The night was by now growing faintly luminous, and the deathly grey light of approaching dawn hung in the mists upon the moor. Objects grew visible in bulk at least, if not in form and shape, by the time the little company had reached the end of Weston village and come upon the deep mud dyke which had been Wentworth's objective—a ditch that communicated with the great rhine that served the King's forces so well on that night of Sedgemoor.

Within some twenty paces of this Wentworth called a halt, and would have had Wilding's hands pinioned behind him, and his eyes blindfolded, but that Wilding begged him this might not be done. Wentworth was, as we know, impatient; and between impatience and kindliness, perhaps, he acceded to Wilding's prayer.

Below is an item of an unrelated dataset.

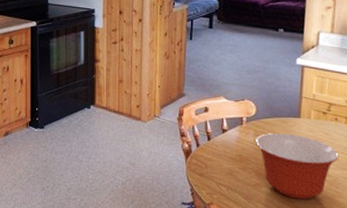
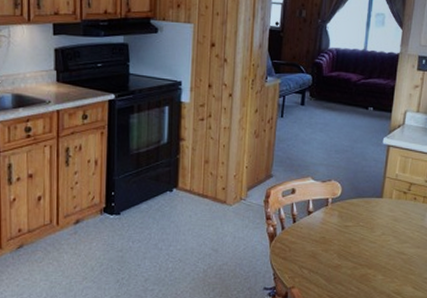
mixing bowl: present [255,132,339,200] -> none [338,213,415,278]

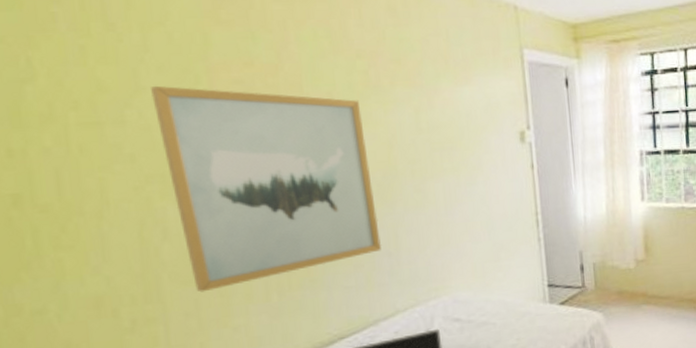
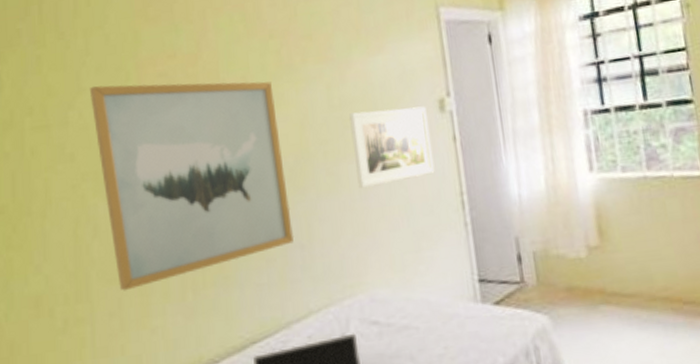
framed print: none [437,136,514,205] -> present [349,106,435,188]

He even hesitated a moment at the last. It was in his mind to speak some word of comfort to the doomed man. Then a sudden volley, more terrific than any that had preceded it, followed by hoarse cheering away to eastward, quickened his impatience. He bade the sergeant lead Mr. Wilding forward and stand him on the edge of the ditch. His object was that thus the man's body would be disposed of without waste of time. This Wilding realized, his soul rebelling against this fate which had come upon him in the very hour when he most desired to live. Mad thoughts of escape crossed his mind—of a leap across the dyke, and a wild dash through the fog. But the futility of it was too appalling. The musketeers were already blowing their matches. He would suffer the ignominy of being shot in the back, like a coward, if he made any such attempt.